ABOUT THIS EXERCISE ::
From the entries below, retype only the lines from the one with "Centrifuge | 2 | 2 | 2 |" through the one with "Polarimeter | 1 | 1 | 1 |", exactly as written.

MATERIAL SUPPLIED ::
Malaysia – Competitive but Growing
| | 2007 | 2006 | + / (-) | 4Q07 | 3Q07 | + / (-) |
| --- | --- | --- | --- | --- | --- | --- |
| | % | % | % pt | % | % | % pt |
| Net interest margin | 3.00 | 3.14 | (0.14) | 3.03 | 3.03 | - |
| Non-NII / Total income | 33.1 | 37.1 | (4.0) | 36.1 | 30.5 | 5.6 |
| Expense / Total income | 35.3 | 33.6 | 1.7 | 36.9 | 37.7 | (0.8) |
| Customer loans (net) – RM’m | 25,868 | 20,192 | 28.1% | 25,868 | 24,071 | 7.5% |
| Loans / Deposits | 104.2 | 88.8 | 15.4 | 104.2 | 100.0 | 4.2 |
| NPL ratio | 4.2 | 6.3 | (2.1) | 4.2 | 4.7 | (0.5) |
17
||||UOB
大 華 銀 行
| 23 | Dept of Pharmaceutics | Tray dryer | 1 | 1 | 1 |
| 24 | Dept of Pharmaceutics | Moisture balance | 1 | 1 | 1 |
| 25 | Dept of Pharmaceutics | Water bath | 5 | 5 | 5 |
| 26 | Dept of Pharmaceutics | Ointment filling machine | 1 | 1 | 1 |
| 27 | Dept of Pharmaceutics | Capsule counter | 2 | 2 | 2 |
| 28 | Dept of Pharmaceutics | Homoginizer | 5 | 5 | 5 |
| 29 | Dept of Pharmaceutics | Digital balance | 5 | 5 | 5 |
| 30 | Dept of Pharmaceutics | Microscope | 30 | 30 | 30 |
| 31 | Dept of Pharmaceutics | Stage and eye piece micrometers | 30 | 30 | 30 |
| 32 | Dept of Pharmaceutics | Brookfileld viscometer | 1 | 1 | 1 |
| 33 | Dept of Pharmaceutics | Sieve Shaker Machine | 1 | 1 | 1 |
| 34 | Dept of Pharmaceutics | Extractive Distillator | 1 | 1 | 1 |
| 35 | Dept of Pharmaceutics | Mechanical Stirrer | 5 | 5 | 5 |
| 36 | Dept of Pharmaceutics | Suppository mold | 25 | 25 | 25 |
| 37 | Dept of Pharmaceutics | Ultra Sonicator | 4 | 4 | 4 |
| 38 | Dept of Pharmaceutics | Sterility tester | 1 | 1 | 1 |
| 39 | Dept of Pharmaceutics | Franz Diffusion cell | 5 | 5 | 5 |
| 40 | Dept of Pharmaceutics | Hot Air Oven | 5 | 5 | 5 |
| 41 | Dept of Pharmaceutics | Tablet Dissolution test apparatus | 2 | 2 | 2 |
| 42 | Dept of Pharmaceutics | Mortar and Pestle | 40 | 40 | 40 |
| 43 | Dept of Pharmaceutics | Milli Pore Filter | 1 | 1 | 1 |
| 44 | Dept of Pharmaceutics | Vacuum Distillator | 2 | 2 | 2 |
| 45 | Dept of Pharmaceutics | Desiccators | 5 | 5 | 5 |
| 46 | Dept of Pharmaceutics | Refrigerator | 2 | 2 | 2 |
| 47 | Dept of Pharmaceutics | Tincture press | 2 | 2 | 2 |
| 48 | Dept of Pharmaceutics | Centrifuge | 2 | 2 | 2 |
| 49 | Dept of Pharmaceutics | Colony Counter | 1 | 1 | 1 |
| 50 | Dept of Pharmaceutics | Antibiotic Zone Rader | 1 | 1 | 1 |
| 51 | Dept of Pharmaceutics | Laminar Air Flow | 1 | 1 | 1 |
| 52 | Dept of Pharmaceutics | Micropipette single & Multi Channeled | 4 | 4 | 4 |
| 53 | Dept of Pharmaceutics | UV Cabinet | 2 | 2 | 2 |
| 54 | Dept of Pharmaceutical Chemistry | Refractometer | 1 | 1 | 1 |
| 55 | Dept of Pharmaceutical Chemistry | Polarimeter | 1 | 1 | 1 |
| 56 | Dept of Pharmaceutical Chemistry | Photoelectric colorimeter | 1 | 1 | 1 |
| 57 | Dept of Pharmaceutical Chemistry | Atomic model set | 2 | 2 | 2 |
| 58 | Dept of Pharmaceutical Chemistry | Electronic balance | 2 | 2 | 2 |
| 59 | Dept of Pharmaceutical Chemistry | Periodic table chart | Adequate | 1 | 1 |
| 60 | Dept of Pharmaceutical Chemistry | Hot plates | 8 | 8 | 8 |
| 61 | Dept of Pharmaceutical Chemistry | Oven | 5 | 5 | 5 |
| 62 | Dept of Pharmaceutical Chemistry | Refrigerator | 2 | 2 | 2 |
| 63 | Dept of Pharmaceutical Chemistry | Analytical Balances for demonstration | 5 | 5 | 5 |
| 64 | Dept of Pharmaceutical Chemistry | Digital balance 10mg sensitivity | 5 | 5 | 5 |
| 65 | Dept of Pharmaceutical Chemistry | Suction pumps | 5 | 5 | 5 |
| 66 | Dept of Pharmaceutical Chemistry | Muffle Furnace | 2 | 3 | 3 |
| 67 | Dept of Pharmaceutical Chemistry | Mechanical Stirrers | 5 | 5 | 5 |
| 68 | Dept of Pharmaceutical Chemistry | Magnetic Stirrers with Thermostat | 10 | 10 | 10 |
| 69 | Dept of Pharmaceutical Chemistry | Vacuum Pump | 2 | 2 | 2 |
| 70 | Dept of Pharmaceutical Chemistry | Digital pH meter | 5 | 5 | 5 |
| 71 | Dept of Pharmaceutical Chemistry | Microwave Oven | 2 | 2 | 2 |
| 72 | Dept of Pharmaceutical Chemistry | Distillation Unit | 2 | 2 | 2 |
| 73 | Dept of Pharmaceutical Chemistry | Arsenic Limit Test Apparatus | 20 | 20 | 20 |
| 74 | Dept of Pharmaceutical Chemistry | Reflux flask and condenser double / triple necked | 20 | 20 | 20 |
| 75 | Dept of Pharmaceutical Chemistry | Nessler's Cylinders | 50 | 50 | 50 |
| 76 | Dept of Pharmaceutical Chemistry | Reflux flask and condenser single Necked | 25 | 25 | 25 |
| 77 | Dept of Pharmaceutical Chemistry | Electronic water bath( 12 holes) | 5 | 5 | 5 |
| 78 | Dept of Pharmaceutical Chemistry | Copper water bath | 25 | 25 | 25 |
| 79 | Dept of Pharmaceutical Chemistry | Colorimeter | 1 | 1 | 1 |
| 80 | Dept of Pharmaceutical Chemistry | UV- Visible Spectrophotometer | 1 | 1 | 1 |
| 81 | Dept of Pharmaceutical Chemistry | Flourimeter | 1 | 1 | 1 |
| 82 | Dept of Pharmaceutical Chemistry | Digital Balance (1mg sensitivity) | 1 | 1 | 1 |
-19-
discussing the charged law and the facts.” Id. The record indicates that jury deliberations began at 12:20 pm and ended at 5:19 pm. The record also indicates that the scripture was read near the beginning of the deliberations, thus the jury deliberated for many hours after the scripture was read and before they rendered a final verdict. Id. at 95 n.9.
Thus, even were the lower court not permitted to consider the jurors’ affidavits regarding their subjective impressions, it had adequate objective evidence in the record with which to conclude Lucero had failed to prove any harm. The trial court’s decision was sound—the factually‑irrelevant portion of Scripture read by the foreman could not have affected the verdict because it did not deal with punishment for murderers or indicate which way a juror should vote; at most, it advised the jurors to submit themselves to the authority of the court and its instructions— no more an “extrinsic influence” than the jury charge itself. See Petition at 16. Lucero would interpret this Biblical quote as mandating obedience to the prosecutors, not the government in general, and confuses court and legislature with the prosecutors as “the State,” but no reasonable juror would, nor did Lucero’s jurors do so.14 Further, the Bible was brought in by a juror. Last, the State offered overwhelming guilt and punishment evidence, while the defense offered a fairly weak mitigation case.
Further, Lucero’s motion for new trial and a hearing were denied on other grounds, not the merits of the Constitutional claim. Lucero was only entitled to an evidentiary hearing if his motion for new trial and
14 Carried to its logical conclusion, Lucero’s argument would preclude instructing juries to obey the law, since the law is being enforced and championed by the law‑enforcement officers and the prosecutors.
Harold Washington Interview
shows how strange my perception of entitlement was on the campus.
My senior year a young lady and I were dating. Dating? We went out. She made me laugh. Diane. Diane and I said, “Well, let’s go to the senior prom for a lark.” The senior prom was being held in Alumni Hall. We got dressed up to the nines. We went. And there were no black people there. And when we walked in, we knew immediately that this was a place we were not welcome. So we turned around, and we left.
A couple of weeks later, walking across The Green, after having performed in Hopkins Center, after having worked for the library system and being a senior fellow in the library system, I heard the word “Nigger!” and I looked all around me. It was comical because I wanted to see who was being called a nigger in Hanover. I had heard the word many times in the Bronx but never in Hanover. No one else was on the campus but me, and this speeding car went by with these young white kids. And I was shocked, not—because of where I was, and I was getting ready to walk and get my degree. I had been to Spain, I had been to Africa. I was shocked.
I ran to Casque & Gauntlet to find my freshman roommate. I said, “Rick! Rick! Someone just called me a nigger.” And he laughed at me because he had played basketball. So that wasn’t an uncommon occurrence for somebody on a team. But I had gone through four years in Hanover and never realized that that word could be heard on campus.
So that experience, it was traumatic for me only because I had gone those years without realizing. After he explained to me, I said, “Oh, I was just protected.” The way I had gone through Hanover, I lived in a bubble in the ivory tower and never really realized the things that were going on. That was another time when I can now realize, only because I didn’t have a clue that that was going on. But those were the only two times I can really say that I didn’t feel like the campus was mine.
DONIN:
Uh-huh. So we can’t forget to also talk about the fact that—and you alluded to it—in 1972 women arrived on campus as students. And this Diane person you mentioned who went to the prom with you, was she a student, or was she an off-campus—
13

RESULT OF THE TASK ::
| 48 | Dept of Pharmaceutics | Centrifuge | 2 | 2 | 2 |
| 49 | Dept of Pharmaceutics | Colony Counter | 1 | 1 | 1 |
| 50 | Dept of Pharmaceutics | Antibiotic Zone Rader | 1 | 1 | 1 |
| 51 | Dept of Pharmaceutics | Laminar Air Flow | 1 | 1 | 1 |
| 52 | Dept of Pharmaceutics | Micropipette single & Multi Channeled | 4 | 4 | 4 |
| 53 | Dept of Pharmaceutics | UV Cabinet | 2 | 2 | 2 |
| 54 | Dept of Pharmaceutical Chemistry | Refractometer | 1 | 1 | 1 |
| 55 | Dept of Pharmaceutical Chemistry | Polarimeter | 1 | 1 | 1 |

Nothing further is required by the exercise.